Former OpenSea Manager Convicted in First NFT Insider Trading Case
Nate Chastain, a former manager at the marketplace OpenSea, has been found guilty in the first insider trading case in the NFT ecosystem.
In the fall of 2021, OpenSea users noticed that Chastain was using anonymous Ethereum wallets to buy up works of artists who were due to be featured on the marketplace’s welcome page. In the hot NFT market of 2021, a feature from OpenSea usually led to an overall spike in the valuation of an artist’s work. Users complained that Chastain was using privileged information to buy works that he knew were due to increase in value, and he subsequently resigned. Then in June 2022, Chastain was arrested by the FBI on insider trading charges. Now, a jury has found him guilty.
“Although this case involved trades in novel crypto assets, there was nothing particularly innovative about his conduct—it was fraud,” said U.S. Attorney Damian Williams in a statement. “A jury has found that Chastain is guilty of using inside information for his own personal gain, and he now faces time in federal prison.”
Chastain’s lawyers used a variety of arguments to attempt to avoid the “insider trading” label, which carries with it serious jail time. One argument was that because NFTs are not yet considered securities, the particular crime of insider trading wasn’t applicable in this case. Yet a judge made it clear in an order that insider trading doesn’t, in fact, only relate to securities but rather any misconduct “in which someone with non-public information about an asset improperly uses that information to trade the asset or helps someone else trade it.”

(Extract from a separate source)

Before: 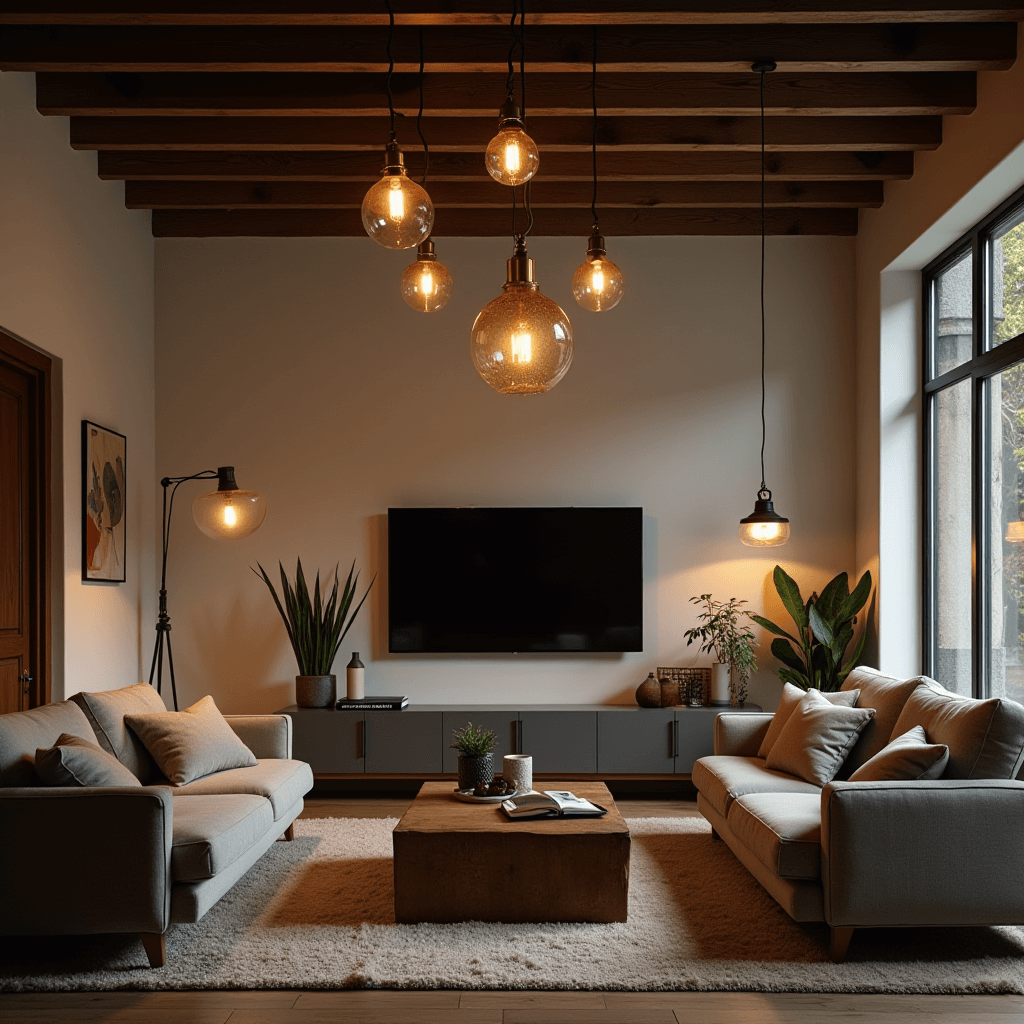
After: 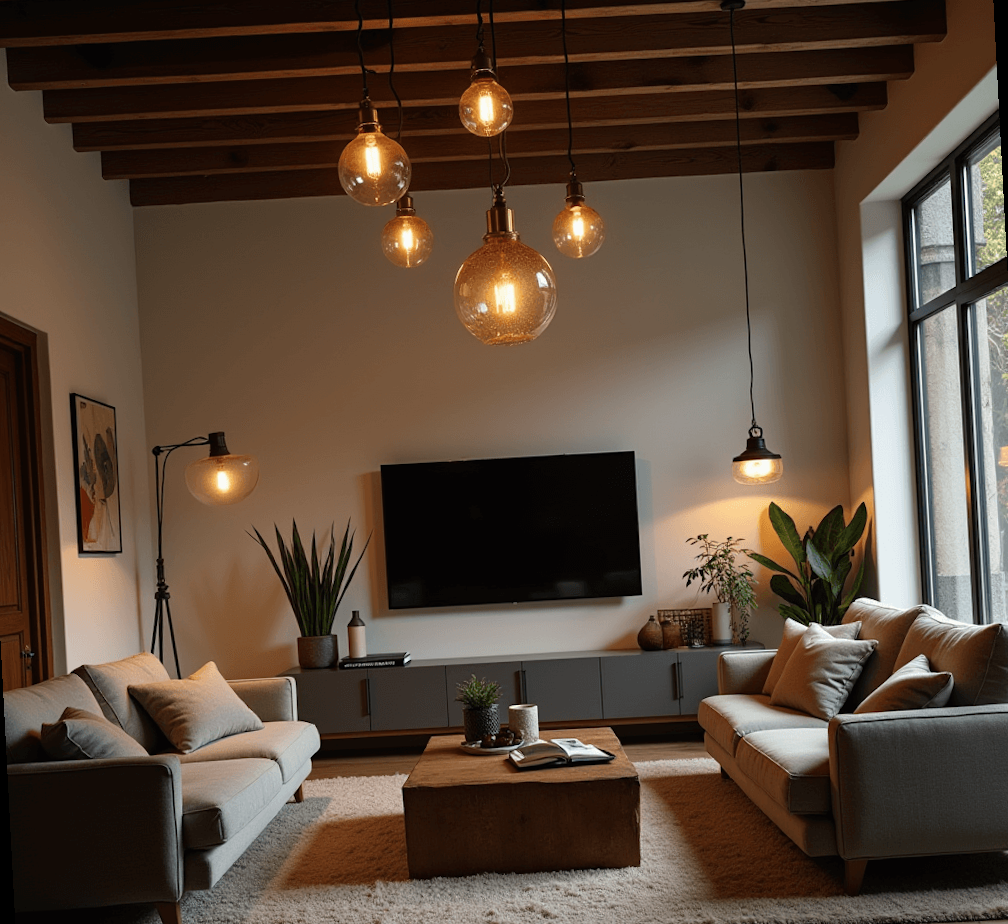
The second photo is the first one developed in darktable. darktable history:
rotate and perspective: rotation -3°, crop left 0.031, crop right 0.968, crop top 0.07, crop bottom 0.93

The case has thus far hinged on whether the jury believed Chastain’s knowledge of upcoming featured artists amounted to confidential business information. This was initially unclear because the company was a young start-up dealing in novel assets. It took Chastain’s misconduct for OpenSea to implement clear policies prohibiting employees from trading in featured artists or from using confidential information in their trading, even outside the OpenSea marketplace.
Yet what constitutes confidential business information is not defined only by written policy but the way that employees treat certain information. In a letter to the jury, the judge outlined certain characteristics that define confidential business information beyond written policy, such as measures the employer has taken to guard the information’s secrecy, the extent to which the information is known outside the employer’s place of business, or whether the information had economic value to the employer.
Chastain’s use of anonymous wallets to cover his tracks was one piece of evidence that clarified that he was aware he was using confidential knowledge.
His sentencing for wire fraud and money laundering will be decided by August 22. OpenSea has not yet responded to a request for comment.